Later that evening we met a further group of Peshmerga soldiers in the little town and got invited to meet their section commander at the HQ. After exchanging the common kind welcoming phrases and drinking tea, we asked him about what we had heard had happened on the 3rd August 2014. The faces of the Peshmerga sitting in the room turned pale and the atmosphere was tense. I looked into their eyes, deep into their fearful and war torn eyes. We told the section commander about the repetitive stories we had heard from Yezidi refugees and especially from Peshmergas who were present on that exact date. Thinking we would be snubbed by such a highly ranked officer, we were surprised to see the look on his face turn to a doubtful smile. A seemingly long period of silence took over. He looked us deep in the eyes, lit his cigarette, took a slow sip form his tea and said “My friends, I will tell you a few things now, that cannot be known to have come from my mouth. Please switch off all of your recording devices and listen carefully. It’s imperative you follow me now.” He stood up and walked to a large map hanging on the wall of his office.
“On the 3rd August 2014 there were three battalions of Peshmerga in Shingal, in this exact area. We had heard of what Daesh was capable of, yet knew we could beat them with the amount of soldiers we had here…” he told us in his typical military, stern voice. He continued by telling us about how he suddenly, out of nowhere, got the command to withdraw, shortly before the battle erupted. “I couldn’t believe what I was hearing!” he told me while looking shocked. He obeyed his orders, yet with one exception. Bravely he decided to leave his sections weapons behind, as he could not bare the idea that the abandoned Yezidis would be left without any means of defence. Until today he has no idea why that command was given. He has a few theories why this might be, yet these are too speculative for me to write about. We left the HQ with a sense of doubt in what really happened on that day.
“Like so many times before, we were sacrificed for regional politics.”
Daesh arrived. The events that followed would be devastatingly cruel and will present us with many questions that have to be asked. The Peshmerga had run away, the majority of which did not even leave their weapons for the Yezidis to protect themselves with. First mass casualties were reported, Daesh had begun their vicious genocide, brutally burning old ladies, shooting family fathers cold-heartedly into the head in front of their crying children and wives. The Yezidis that had the chance to run, ran away and with barely any water or food, made it to the protection of the Sindjar mountains. Daesh was not able to get them there, as small Yeszidi militias were able to protect their people in the rough mountainous region and the heavy weaponry that Daesh had captured in Mossul weeks before, would not reach them in the safety of the mountains. Without the help of the Peshmerga or any other force, the Yezidis were trapped in the mountains. As day by day passed more and more people died of thirst, died of hunger and suffered immensely. We heard of mothers that decided to kill their children, rather than seeing them suffer of thirst and hunger.

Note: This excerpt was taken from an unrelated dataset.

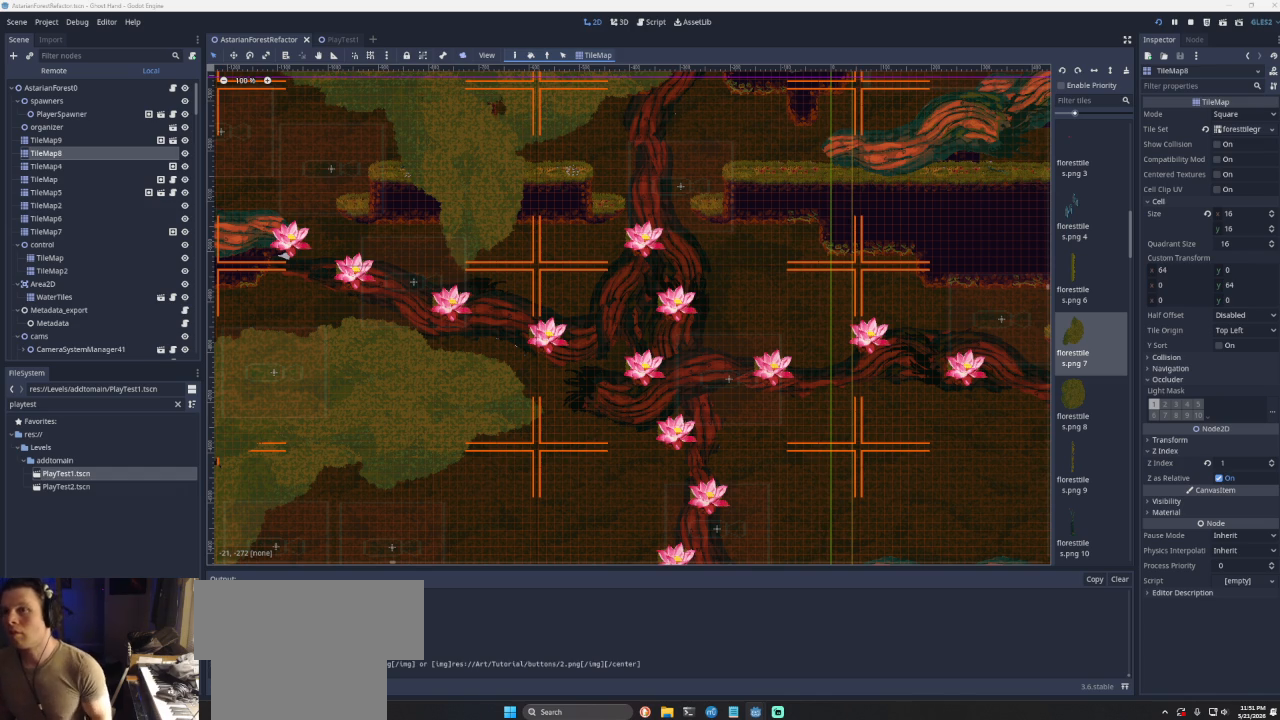
{"buttons": [], "left_stick": "right", "right_stick": "center", "events": [[133, "CROSS", "up"]]}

We were there. We travelled to Shingal, saw the burned out cars and tanks. Saw the piles of ash in front of several destroyed houses, where people had been burnt alive. Saw blood on the stairs and on the streets. Saw the terror in the eyes of the brave Peshmerga that were still there and of the refugees, that had to leave everything behind, that had lost all hope and especially had lost the will to live. All of this, simply for the reason that they were Yezidis, an ancient religion, seeking peace and unity, a religion that, in the eyes of the so- called Islamic State has to be extinguished by god’s command. Apparently it is halal, lawful in god’s eye, to do so. Many Muslims I have talked to since strongly disagreed. It is never halal to murder someone innocent.